A senior African Union official says the group looks forward to deepening relations with Washington following Barack Obama’s re-election as U.S. president.

Erastus Mwencha, deputy chairperson of the African Union Commission says the AU seeks a strong partnership with Washington to combat terrorism and find solutions to ending hunger.

“We celebrated his victory for two reasons. First, we saw it as an opportunity for us to strengthen the relationship that we have started with the United States,” said Mwencha.

“The U.S. is a significant partner for Africa in many areas [including] AGOA [the African Growth and Opportunity Act]," he said. "We hope that this will give us an opportunity to really broaden that framework to make it not just a unilateral instrument but a platform under which we can strengthen socio-economic ties between the United States and Africa.”

He said Washington and African nations shares a global challenge, including climate change, terrorism and hunger.

“Particularly on the issue of hunger, President Obama has been a champion for the program for food security globally, but also in Africa and we have seen quite some momentum on that program,” said Mwencha. “And we believe there is an opportunity for us to continue to work together.”

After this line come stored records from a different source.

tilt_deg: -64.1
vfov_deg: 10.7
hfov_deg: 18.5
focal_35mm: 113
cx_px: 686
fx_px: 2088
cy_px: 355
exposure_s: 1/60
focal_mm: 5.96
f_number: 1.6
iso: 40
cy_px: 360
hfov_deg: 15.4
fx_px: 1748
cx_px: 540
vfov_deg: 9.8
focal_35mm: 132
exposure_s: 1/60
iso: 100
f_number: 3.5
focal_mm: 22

In her congratulatory message to President Obama, the chairperson of the African Union Commission, Nkosazana Dlamini Zuma said she planned “to strengthen cooperation between the AU member states and the people and government of the United States of America, in the interest of a peaceful and just world.

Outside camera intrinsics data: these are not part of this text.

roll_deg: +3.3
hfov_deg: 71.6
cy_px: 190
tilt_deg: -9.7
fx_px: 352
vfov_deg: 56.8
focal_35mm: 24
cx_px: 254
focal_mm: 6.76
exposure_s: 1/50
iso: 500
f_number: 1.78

"The AU Commission is committed to continued friendly relations and mutual support during the upcoming four years; a view we share with millions of African citizens who delight in your re-election,” she added.

But, critics say Obama has not lived up to expectations in Africa of a stronger partnership with continent’s nations during his first office term.

Mwencha said Obama’s re-election victory provides an opportunity for improvement.

“We in the African Union Commission have already had very high contact levels of interactions that take place. We know that they are deeply concerned there is not much that is going in the way of enhancing that relationship,” said Mwencha. “And we hope that this opportunity is there for us now to put this framework in a [more] significant position than what is was in the recent past.”

The African Union faces security challenges in Mali where Islamist militants control the north. The West Africa regional bloc has stepped up preparations for the possible deployment of 3,300 troops there.

“We have seen some element of al-Qaeda there [in Mali],” said Mwencha. “For us, we believe that global issues can only be addressed by the international community working together.”